The problem I always run into with the 'God foreknew, and thus chose those he knew would choose him' line of argument is that it doesn't seem to address the entirety of what being sovereign means. You see, God made us. He made everything. By the very act of his making, he has shaped who we are. Because God both knows the future and made something out of nothing, he is sovereignly in control of what people will then choose to do. In the act of making, he knew exactly what the result of his making would be, and thus at least indirectly brings those future effects to be. His sovereign will overrides our will.

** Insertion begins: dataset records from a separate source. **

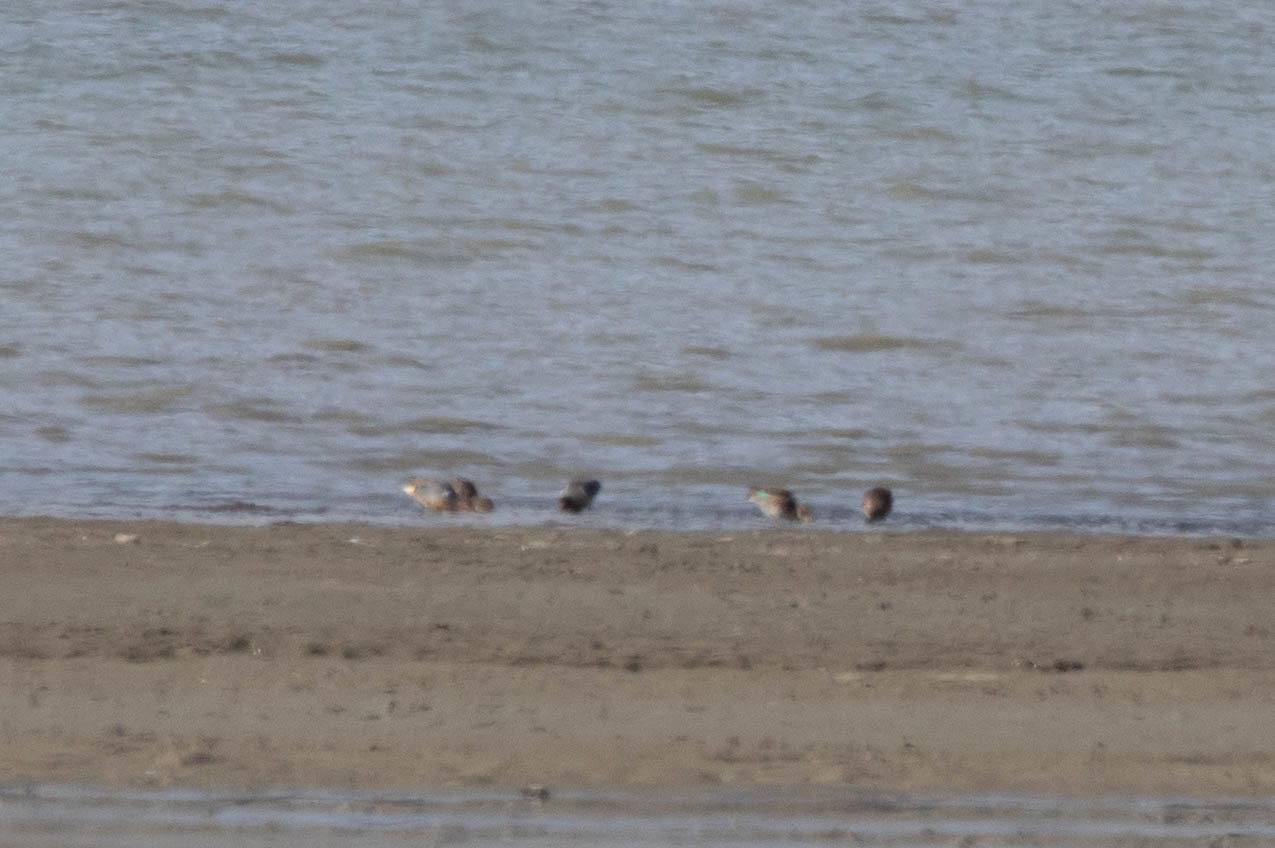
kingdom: Animalia
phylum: Chordata
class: Aves
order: Anseriformes
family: Anatidae
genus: Anas
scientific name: Anas crecca
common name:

I usually come down on it in this way: we do not know everything that will ever happen, or that has happened. We cannot know what it is like to be God in that way. However, what we can know is that God is not paralysed by his knowledge. He is not paralysed by having to deal with the repercussions of every act of his. He proceeds with a majestic plan, to bring glory to himself, partially by creating man that has the ability to choose and have moral responsibility, even though he already knows what every choice will be, and in some way permits it by the act of creation itself.
However, that act does not compromise mankind's ability to choose, or even the validity of the moral choosing - to know something will happen in the future is not the same as that thing actually happening through causality. Our choices matter and have value, even though they were known and I guess really ordained before time began.
So, in sum, God is in control. He has to be because he made everything and knowns everything. There is nothing he is not in control of, or in some way brings to pass. However, our choices are still real choices, with real effects, and real responsibility. I don't know exactly how, but I can sense that in the mystery of God's omniscience, creation, foreknowledge, but legitimate meaningful choice can be reconcile. The inability to do so now is simply because of our limited frame of reference.